**What you should do**
Retype the lines of each item below word for word, leaving out the pictures.

**Exercise material**
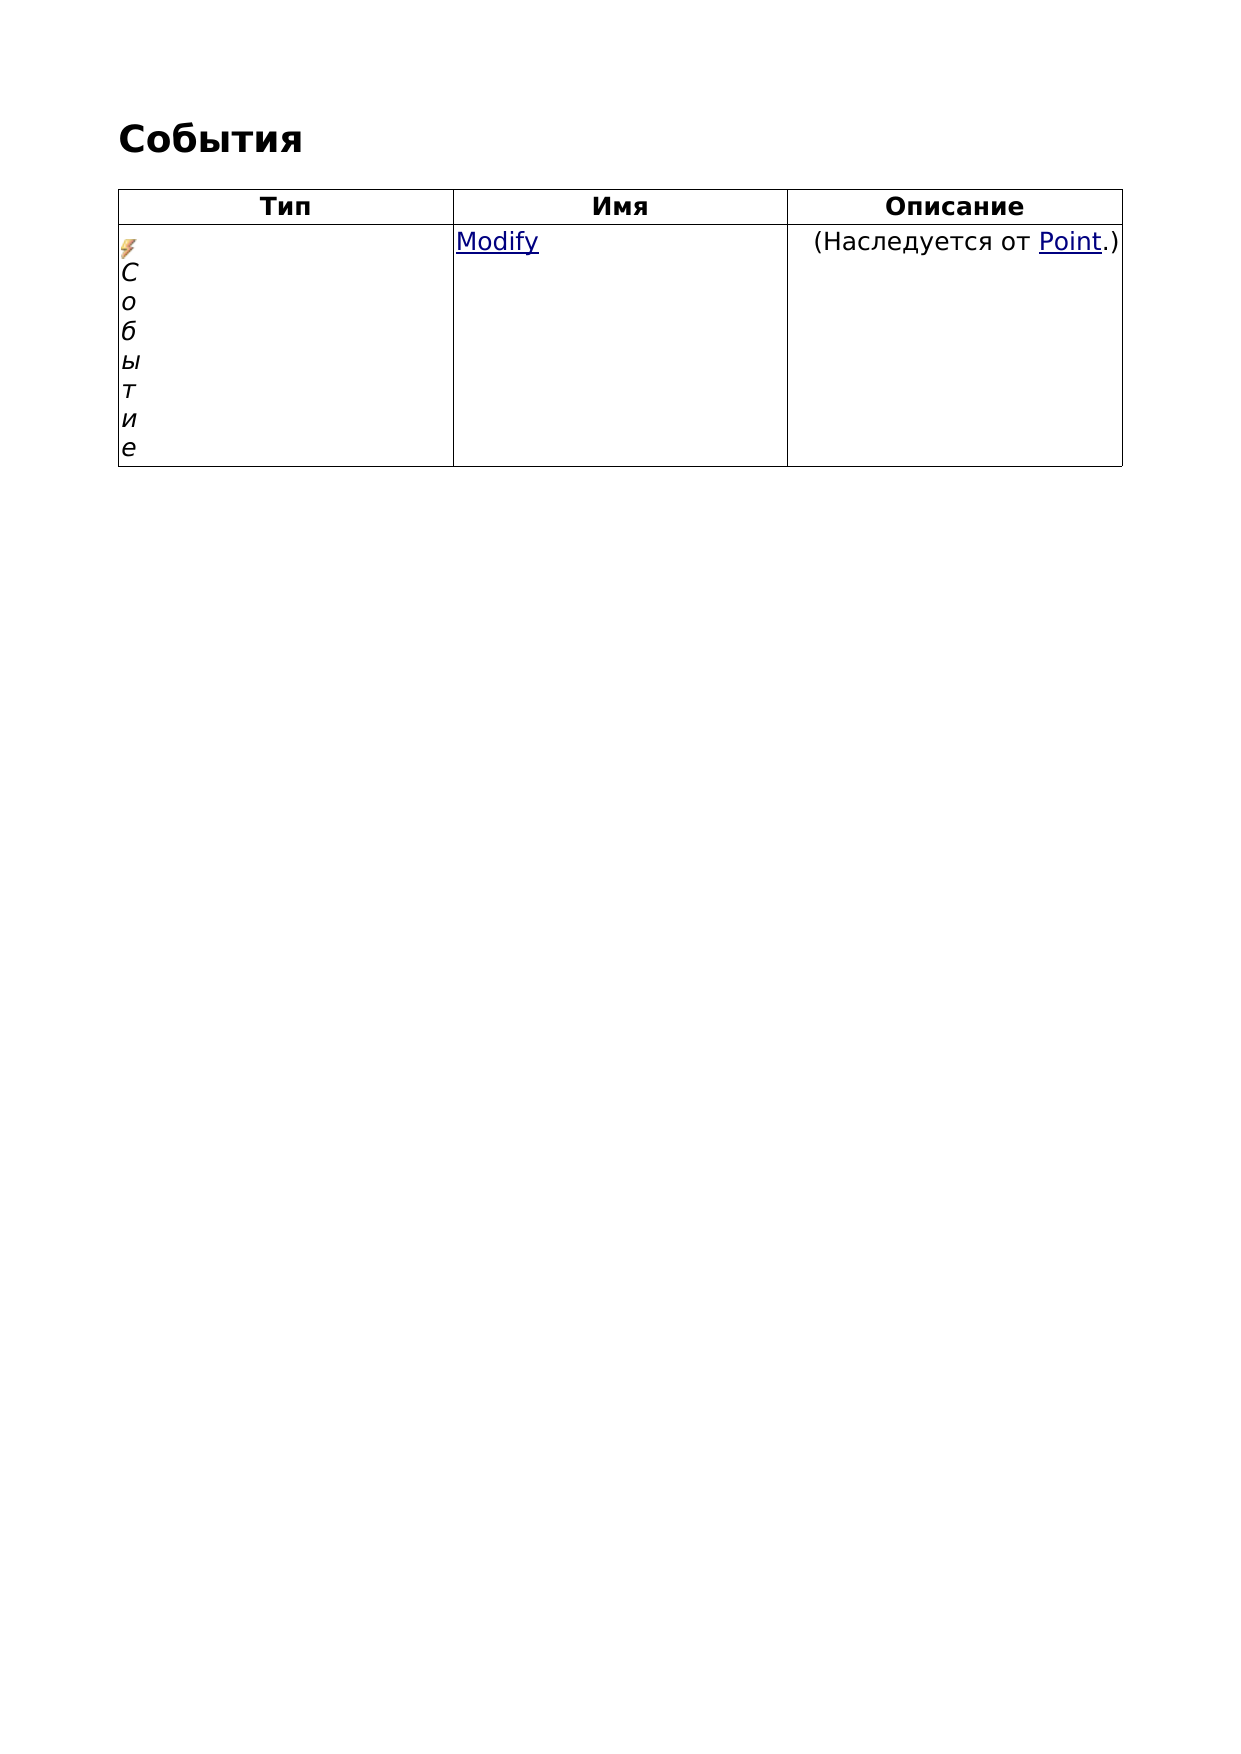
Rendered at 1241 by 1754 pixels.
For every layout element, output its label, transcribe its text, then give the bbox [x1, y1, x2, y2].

picture [121, 239, 137, 259]
table_cell (Наследуется от Point.) [788, 225, 1122, 466]
table_cell [119, 225, 453, 466]
table_cell Modify [454, 225, 787, 466]
table_header Описание [788, 190, 1122, 224]
table_header Тип [119, 190, 453, 224]
table_header Имя [454, 190, 787, 224]
subtitle События [118, 118, 1122, 162]
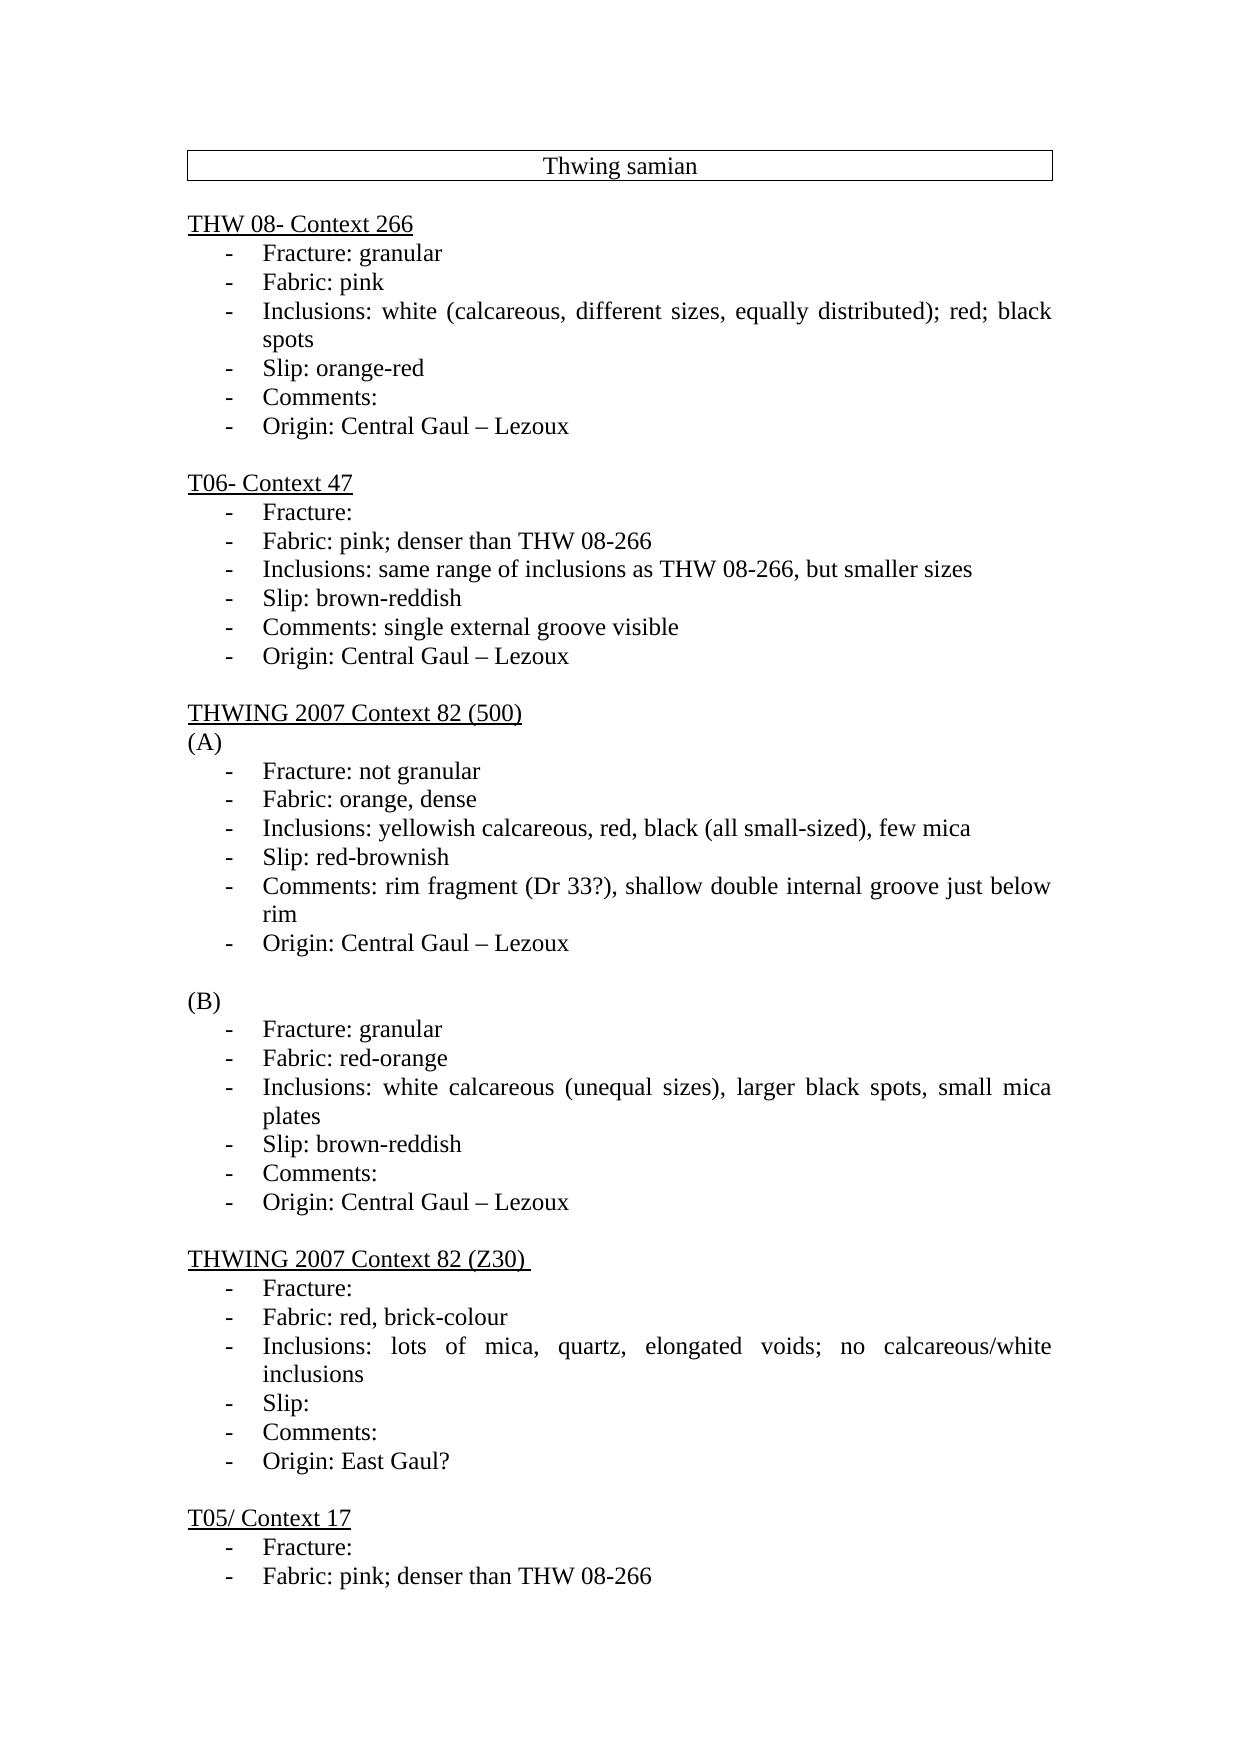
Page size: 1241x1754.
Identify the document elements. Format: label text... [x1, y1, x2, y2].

**Correct result**
Rendered at 1241 by 1754 pixels.
For every layout element, output its label, transcribe its text, then give the bbox [x1, y1, x2, y2].

picture [121, 239, 137, 259]
table_cell (Наследуется от Point.) [788, 225, 1122, 466]
table_cell [119, 225, 453, 466]
table_cell Modify [454, 225, 787, 466]
table_header Описание [788, 190, 1122, 224]
table_header Тип [119, 190, 453, 224]
table_header Имя [454, 190, 787, 224]
subtitle События [118, 118, 1122, 162]
Page size: 1241x1754.
Identify the document elements. Format: label text... [x1, y1, x2, y2].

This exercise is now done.